The UK housing market is seeing a slight pick-up in activity with mortgage lending and prices both rising, figures have suggested.
Gross mortgage lending was up 4% in April, compared with March, to £12.1bn, according to the Council of Mortgage Lenders (CML).
This was 21% higher than April 2012, but this data is skewed by the end of the stamp duty concession a year ago.
Official figures show UK house prices rose by 2.7% in the year to March.
However, this was driven by rises in England and Wales, with property price falls in Scotland and Northern Ireland, according to the Office for National Statistics (ONS).
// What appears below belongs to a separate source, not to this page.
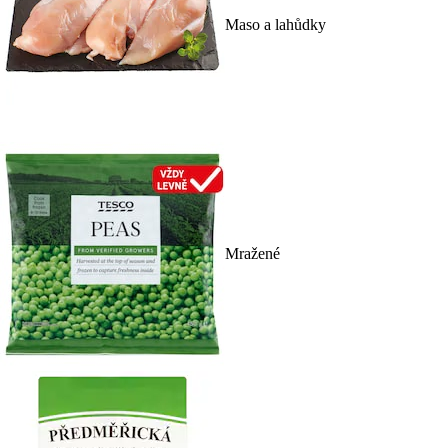
Maso a lahůdky
Mražené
The CML said that, while the lending figures showed an increase in activity, this was not a return to the boom of the previous decade.
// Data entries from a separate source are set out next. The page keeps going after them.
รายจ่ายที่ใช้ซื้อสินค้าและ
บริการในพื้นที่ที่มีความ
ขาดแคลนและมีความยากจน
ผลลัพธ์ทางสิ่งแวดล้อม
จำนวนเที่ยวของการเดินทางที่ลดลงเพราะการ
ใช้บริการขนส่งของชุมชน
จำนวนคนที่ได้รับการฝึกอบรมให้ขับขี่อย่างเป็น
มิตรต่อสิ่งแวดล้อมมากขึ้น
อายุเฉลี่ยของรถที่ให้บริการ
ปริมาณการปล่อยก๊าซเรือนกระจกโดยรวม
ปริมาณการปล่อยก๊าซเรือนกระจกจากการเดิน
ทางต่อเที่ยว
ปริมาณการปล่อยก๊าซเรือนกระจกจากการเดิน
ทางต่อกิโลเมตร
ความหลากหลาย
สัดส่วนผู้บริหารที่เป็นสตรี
April was one of the "strongest months" for lending activity since 2008, said CML chief economist Bob Pannell. However, lending was still running at half the level seen in 2003-04. "The underlying picture overall is one of reasonable rather than dramatic recovery," he said.
The big rise compared with a year ago was the result of a sharp drop in house buying in April 2012, following the end of a stamp duty concession.
First-time buyers were exempt from paying stamp duty on properties that cost less than £250,000 until the concession ended on 24 March, 2012.
This was backed up by figures from HM Revenue and Customs, which showed that there were 79,210 sales of homes in April 2013 in the UK, on a seasonally adjusted basis, compared with 69,310 a year earlier.
Analysts said low interest rates on mortgages were attracting some mortgage borrowers back to home loans now.
Meanwhile, house prices have been rising steadily, according to ONS figures, although the picture is not consistent across the UK.
Property values were up annually by 3% in England and by 1.2% in Wales, the figures showed.
Prices rose by 7.6% in London in the 12 months to the end of March. Estate agents believe that this is driven in part by overseas buyers being attracted to the capital.
In contrast, prices fell by 2% in Northern Ireland, and by 1.7% in Scotland, over the same period.
UK house prices increased by 0.4% between February and March, the ONS said, with the average home valued at £235,000.